- Data shown
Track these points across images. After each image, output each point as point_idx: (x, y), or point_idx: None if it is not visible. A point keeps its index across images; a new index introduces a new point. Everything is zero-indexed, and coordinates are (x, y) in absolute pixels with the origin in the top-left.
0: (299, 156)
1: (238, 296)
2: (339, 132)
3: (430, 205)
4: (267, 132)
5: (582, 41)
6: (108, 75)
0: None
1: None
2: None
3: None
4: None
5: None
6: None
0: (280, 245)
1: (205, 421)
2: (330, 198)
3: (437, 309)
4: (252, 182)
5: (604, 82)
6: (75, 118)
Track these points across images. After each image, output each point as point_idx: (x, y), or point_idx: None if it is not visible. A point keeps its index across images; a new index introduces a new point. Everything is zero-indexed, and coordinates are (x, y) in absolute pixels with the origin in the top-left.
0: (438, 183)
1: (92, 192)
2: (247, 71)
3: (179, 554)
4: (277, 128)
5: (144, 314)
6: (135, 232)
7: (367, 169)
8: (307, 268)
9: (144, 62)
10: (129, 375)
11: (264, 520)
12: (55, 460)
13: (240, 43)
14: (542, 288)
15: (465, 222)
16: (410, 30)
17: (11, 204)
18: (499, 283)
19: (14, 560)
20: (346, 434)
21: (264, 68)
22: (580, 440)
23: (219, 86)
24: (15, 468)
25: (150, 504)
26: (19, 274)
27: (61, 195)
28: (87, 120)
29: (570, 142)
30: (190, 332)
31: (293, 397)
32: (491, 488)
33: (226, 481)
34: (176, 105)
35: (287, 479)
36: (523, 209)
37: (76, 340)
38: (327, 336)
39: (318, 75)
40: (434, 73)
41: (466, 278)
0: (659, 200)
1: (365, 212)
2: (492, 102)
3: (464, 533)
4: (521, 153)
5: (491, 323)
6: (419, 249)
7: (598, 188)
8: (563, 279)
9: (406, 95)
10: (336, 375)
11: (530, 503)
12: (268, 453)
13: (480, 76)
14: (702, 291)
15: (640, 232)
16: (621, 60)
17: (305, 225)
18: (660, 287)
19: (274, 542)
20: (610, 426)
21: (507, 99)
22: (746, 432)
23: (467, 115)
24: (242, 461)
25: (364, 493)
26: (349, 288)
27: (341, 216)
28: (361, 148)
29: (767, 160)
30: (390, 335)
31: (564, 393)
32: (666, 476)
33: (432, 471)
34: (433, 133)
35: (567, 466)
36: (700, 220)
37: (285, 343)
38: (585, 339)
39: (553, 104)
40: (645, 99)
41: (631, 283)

- Instruction
Copy the items word for word, starting with their first line and going on through the line with "6: (75, 118)", including that line.

- The solution
Track these points across images. After each image, output each point as point_idx: (x, y), or point_idx: None if it is not visible. A point keeps its index across images; a new index introduces a new point. Everything is zero-indexed, and coordinates are (x, y) in absolute pixels with the origin in the top-left.
0: (299, 156)
1: (238, 296)
2: (339, 132)
3: (430, 205)
4: (267, 132)
5: (582, 41)
6: (108, 75)
0: None
1: None
2: None
3: None
4: None
5: None
6: None
0: (280, 245)
1: (205, 421)
2: (330, 198)
3: (437, 309)
4: (252, 182)
5: (604, 82)
6: (75, 118)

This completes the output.